IT FOLLOWS
Sabemos desde os anos quarenta - ou desde as Cahiers de
Cinema - que o futuro do cinema é o cinema B. O "Filme B" é aquele
que subverte a sua precária inserção dentro de um modelo de estúdio e de cinema
de gênero para buscar o sonho (a aventura) de se fazer cinema. O filme B é, por
excelência, o subversivo ato de liberdade e de amor dentro das amarras de um
modelo do cinema como um mero produto industrial. O filme B não é uma utopia -
como o cinema moderno - mas a possibilidade de sobrevivência. O cinema, portanto,
é o cinema B.
Sabemos também de tudo isso por meio de alguns autores dos
anos oitenta que resgataram o cinema B num outro contexto. Hoje, no século XXI,
com o domínio dos multiplexes, as franquias das majors extrapolaram a
realização de filmes-eventos, de modo que nenhum risco pode ser mais possível.
CORRENTE DO MAL é assim incrivelmente surpreendente, porque
entra no circuito esmagado entre o blockbuster de franquia pronta e o cinema de
autor embalado para o mercado de arte dos festivais internacionais. O que o
filme se propõe a ser, o que nele há de surpreendente? Sua adesão tão frontal,
tão romântica, a um modelo do cinema B como plataforma política de liberdade.
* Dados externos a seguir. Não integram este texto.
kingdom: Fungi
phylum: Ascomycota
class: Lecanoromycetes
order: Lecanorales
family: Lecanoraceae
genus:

IT FOLLOWS - título de síntese extraordinária - é nada mais
que um filme de cinema. Suas questões são acima de tudo do campo
cinematográfico. Todas as suas amarras e limites são subterfúgio....para se
fazer cinema, e a entrega do diretor a essa possibilidade é incrivelmente
encantadora. IT FOLLOWS é, acima de tudo, um filme feito de cinema. Os
carrinhos, os sons de atmosfera, as cores, as steadicams, tudo serve ali
para... se fazer cinema. E isso é francamente admirável. O ápice desse
encantamento com as possibilidades do cinema (para além dos mirabolantes
movimentos de câmera em 360º) está na cena da piscina lá no terço final do
filme: o sangue rubro transborda as águas da calma piscina azul.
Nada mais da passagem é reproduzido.